Puis la société italienne a estimé que plusieurs arrêts rendus par la Cour de justice des Communautés européennes (CJCE) en 2006 et 2007 avaient révélé la non-conformité au droit de l'Union européenne des dispositifs fiscaux français de retenue à la source et d'avoir fiscal dont il lui avait été fait application. Elle a présenté le 18 décembre 2008 une réclamation, fondée sur les dispositions des quatrième et cinquième alinéas de l'article L. 190 du LPF et du c de son article R. 196-1, par laquelle elle demandait la restitution du solde de la retenue à la source et le versement d'une somme correspondant à la seconde moitié de l'avoir fiscal, diminuée de la retenue à la source.
Cette réclamation ayant été rejetée, la société a saisi le tribunal administratif de Paris (TA Paris, 13 octobre 2011, n° 0912394/2-3 N° Lexbase : A9224NCM) qui a fait droit à sa demande de restitution du solde de la retenue à la source. Il a rejeté le surplus de ses conclusions tendant à l'attribution d'un complément d'avoir fiscal. Le ministre a fait appel, la société a réagi en formant un appel incident. La cour administrative d'appel de Paris (CAA Paris, 27 juin 2013, n° 12PA00725, inédit au recueil Lebon N° Lexbase : A1728MPP) a donné entièrement raison à l'administration, en accueillant l'appel du ministre et en rejetant l'appel incident de la société.
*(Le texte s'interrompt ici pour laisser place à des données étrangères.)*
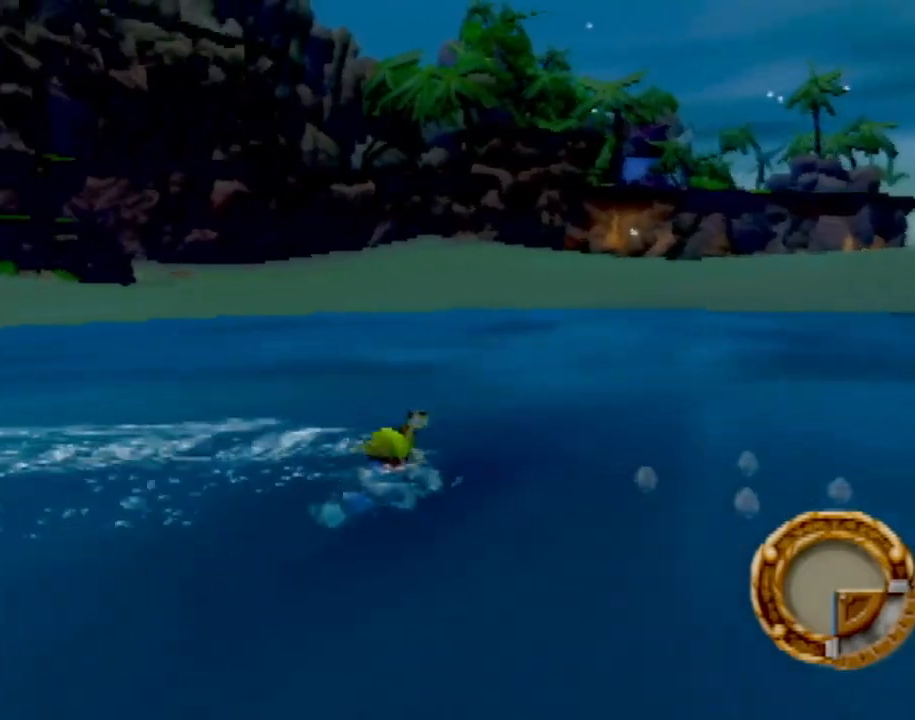
{"buttons": [], "left_stick": "left", "events": [[150, "left_stick", "down-left"], [351, "left_stick", "left"]]}
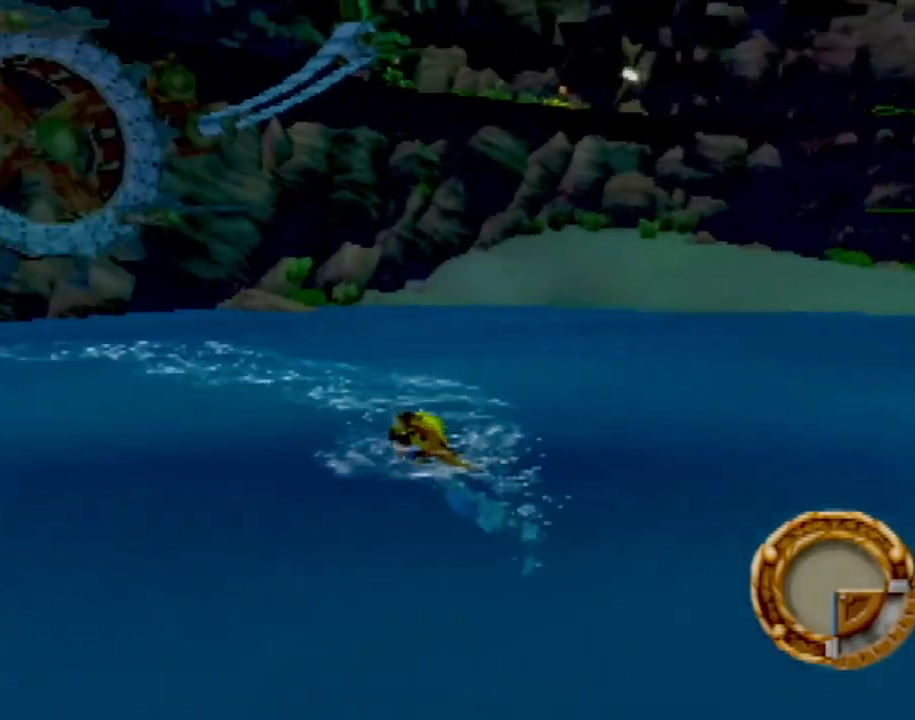
{"buttons": [], "left_stick": "up-left", "events": [[50, "left_stick", "up-left"]]}
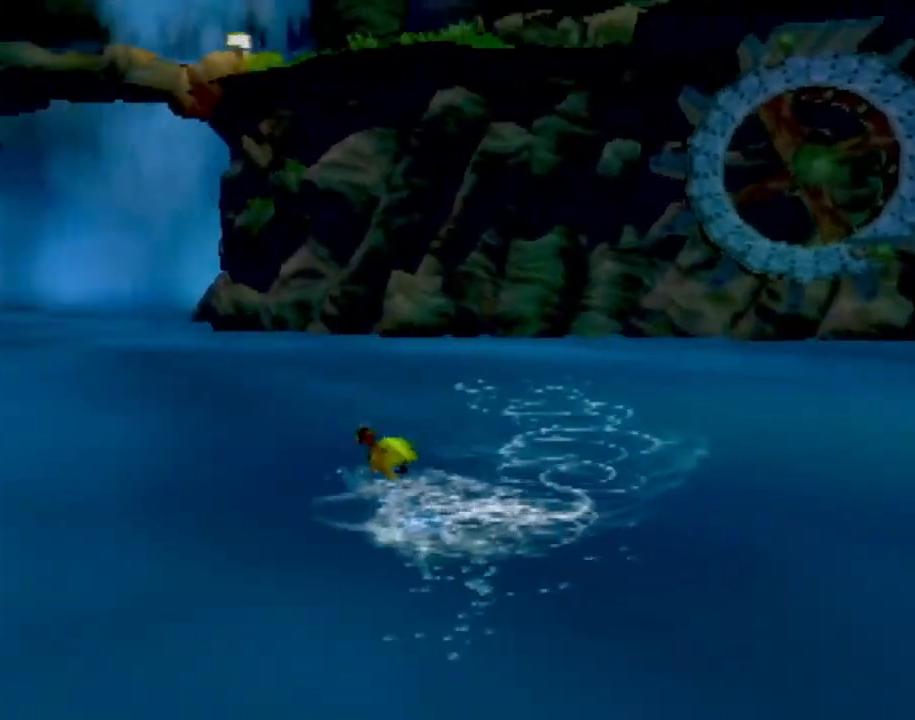
{"buttons": [], "left_stick": "up-left", "events": []}
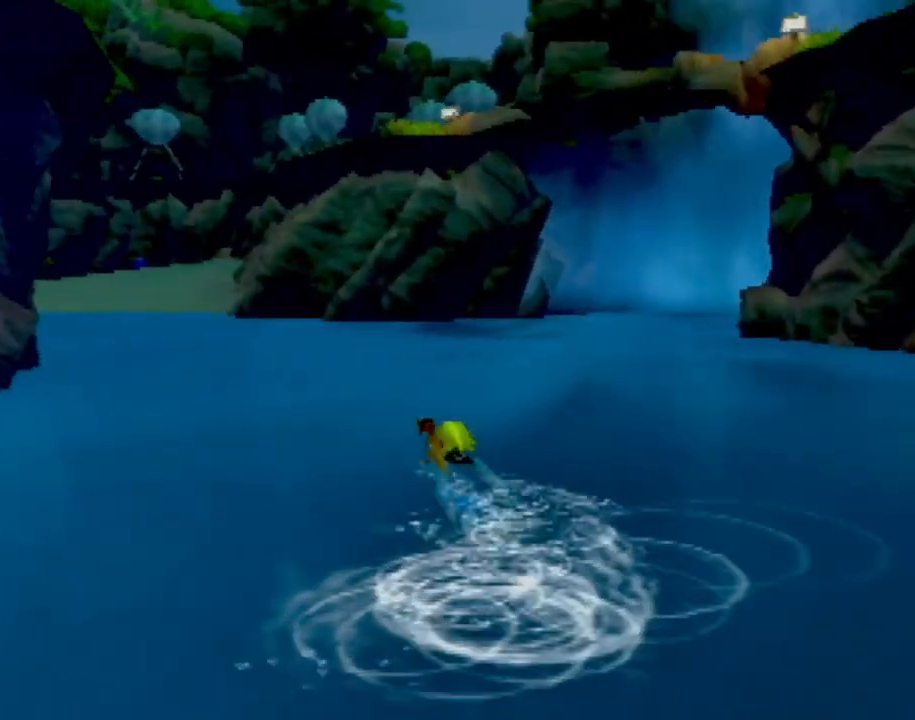
{"buttons": [], "left_stick": "center", "events": [[33, "left_stick", "center"], [150, "left_stick", "up"], [250, "left_stick", "center"], [333, "left_stick", "up"], [467, "left_stick", "center"]]}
Cette dernière se pourvoit en cassation.
1. Pour accueillir l'appel du ministre, la cour a estimé que la réclamation présentée par la société tendait à la restitution d'une imposition qui n'était pas comprise dans la "période répétible" de l'article L. 190 du LPF. La cour a relevé que la société se prévalait de décisions juridictionnelles rendues en 2006 et 2007. Elle en a déduit que l'action en restitution ne pouvait porter que sur une période postérieure au 1er janvier 2003 (ce qui ne fait pas de doute). Puis elle a jugé que "dès lors, l'action en restitution ne pouvait porter sur une retenue à la source dont le fait générateur est intervenu au cours de l'année 2002, lors de la distribution des dividendes, nonobstant la circonstance que, en l'espèce, le paiement de la retenue à la source n'a eu lieu qu'en 2003".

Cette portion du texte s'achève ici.